■ Excerpt ■
###
Despite on-court collapse, Pacers TV ratings still soaring

April 30, 2014
KEYWORDS Sports Business

May 2 UPDATE: The Pacers’ win in Game 6 of their first-round playoff series vs. Atlanta Thursday was the highest-rated telecast ever on Fox Sports Indiana.

Thursday’s game earned a 10.4 household rating in Indianapolis, according to Nielsen Media Research. That tops the previous high of 10.1 set May 17, 1999, for Game 1 of a second-round playoff series vs. Philadelphia.

Pacers-Hawks was the top-rated program Thursday in prime time in Indianapolis. It peaked at a 14.6 rating (160,000 households) in the game’s final minutes.


The Indiana Pacers’ recent on-court collapse hasn’t hurt TV viewership.

The rating for their April 24 first-round playoff game against Atlanta was 9.9 (106,130 central Indiana households), according to New York-based Nielsen Media Research. That made it the second-highest rated Pacers game on Fox Sports Indiana cable channel. A second round game against Philadelphia on May 17, 1999, scored a 10.1.
###
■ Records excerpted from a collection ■

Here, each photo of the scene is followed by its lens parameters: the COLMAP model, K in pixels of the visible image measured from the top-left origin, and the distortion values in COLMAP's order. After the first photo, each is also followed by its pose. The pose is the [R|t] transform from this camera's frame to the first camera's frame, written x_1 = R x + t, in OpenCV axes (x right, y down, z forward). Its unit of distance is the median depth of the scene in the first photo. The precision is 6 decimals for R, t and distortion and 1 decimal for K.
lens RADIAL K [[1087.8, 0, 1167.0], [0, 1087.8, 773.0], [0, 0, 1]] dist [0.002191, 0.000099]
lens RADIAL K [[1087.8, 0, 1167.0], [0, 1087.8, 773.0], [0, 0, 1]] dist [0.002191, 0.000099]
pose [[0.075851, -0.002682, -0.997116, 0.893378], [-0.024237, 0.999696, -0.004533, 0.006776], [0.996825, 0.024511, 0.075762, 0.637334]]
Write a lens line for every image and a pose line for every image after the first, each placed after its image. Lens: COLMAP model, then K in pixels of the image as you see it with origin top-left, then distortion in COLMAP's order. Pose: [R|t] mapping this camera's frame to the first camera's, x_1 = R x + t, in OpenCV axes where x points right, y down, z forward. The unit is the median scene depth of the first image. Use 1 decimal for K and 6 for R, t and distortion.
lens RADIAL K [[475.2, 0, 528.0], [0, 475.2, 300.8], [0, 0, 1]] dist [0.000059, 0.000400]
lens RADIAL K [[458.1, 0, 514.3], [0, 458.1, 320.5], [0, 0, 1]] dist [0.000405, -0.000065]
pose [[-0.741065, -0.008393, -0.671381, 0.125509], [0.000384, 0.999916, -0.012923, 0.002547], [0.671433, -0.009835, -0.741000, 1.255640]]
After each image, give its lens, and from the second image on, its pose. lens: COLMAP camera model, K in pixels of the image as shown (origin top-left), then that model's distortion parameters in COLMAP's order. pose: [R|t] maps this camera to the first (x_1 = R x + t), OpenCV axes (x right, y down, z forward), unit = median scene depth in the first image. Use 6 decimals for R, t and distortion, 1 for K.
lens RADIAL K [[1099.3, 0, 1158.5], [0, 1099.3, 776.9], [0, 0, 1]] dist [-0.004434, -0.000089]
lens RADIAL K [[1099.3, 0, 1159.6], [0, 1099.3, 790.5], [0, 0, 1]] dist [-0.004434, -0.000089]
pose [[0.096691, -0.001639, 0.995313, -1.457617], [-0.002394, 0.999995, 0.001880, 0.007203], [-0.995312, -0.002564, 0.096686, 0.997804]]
###
■ What this exercise asks ■
a) Reproduce the stretch of the Pacers ratings article from "Despite on-court collapse, Pacers" through "series vs. Philadelphia.".
b) Write the next part of the article on Pacers television ratings, picking up after its final sentence.

■ Expected outputs ■
a)
Despite on-court collapse, Pacers TV ratings still soaring

April 30, 2014
KEYWORDS Sports Business

May 2 UPDATE: The Pacers’ win in Game 6 of their first-round playoff series vs. Atlanta Thursday was the highest-rated telecast ever on Fox Sports Indiana.

Thursday’s game earned a 10.4 household rating in Indianapolis, according to Nielsen Media Research. That tops the previous high of 10.1 set May 17, 1999, for Game 1 of a second-round playoff series vs. Philadelphia.

b)
The April 28 game against Atlanta tallied 9.2, according to Nielsen. That’s more than double the average regular season rating for Pacers games on Fox Sports Indiana, and is the fifth-highest-rated Pacers game on that channel.

In terms of TV ratings, the Pacers have been one of the league’s highest performers all year. The 100-percent increase from last year is the highest in the NBA this season—by a long margin. Phoenix scored the second-highest increase at 80 percent (to 2.18) and New Orleans was third with a 62-percent increase (to 1.78).

The Pacers had a regular season average rating of 4.2 (45,100 central Indiana households). That’s the fourth-highest average rating for local broadcasts of all 30 NBA teams. Oklahoma City was tops with a 8.81, followed by San Antonio at 7.49 and Miami at 6.85. Portland rounded out the top five at 4.06.

Regular season ratings for the Pacers’ live pregame show jumped 150 percent, and the team’s live postgame show increased 71 percent, according to Nielsen.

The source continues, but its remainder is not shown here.